-- EXERCISE MATERIAL follows --

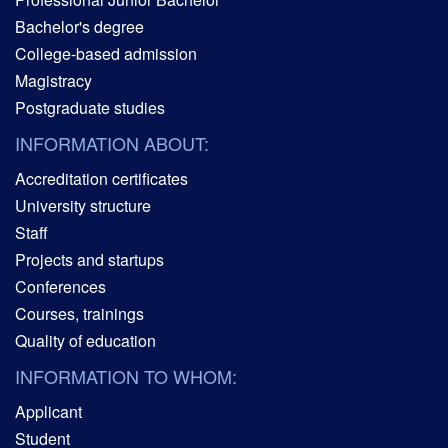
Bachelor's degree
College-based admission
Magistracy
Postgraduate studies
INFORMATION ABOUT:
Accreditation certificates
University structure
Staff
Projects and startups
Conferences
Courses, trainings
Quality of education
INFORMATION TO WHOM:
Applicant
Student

-- EXERCISE MATERIAL concluded --
-- EXERCISE MATERIAL follows --

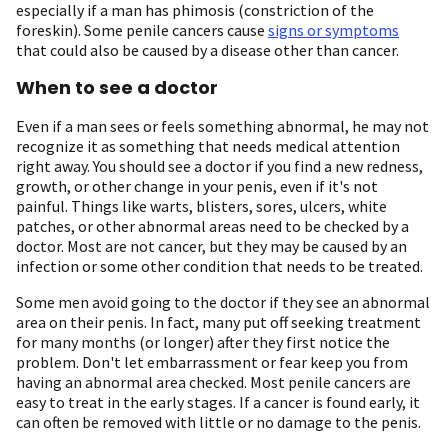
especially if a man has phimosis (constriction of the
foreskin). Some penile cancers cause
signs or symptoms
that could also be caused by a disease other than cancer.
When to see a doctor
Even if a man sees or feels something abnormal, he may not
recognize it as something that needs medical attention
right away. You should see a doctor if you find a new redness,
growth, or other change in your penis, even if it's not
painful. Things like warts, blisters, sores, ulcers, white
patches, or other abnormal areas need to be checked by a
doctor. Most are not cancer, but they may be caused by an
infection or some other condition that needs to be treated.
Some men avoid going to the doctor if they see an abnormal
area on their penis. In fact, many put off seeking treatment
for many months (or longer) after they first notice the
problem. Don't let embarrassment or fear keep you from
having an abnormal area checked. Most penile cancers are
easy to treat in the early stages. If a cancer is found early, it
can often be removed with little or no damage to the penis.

-- EXERCISE MATERIAL concluded --

* **WORK TO BE COMPLETED**: Once you find the line with "Some men avoid" in the entries above, output it and each line after it up to and including the line with "easy to treat", and nothing else.

* **SOLUTION TO THIS TASK**:
Some men avoid going to the doctor if they see an abnormal
area on their penis. In fact, many put off seeking treatment
for many months (or longer) after they first notice the
problem. Don't let embarrassment or fear keep you from
having an abnormal area checked. Most penile cancers are
easy to treat in the early stages. If a cancer is found early, it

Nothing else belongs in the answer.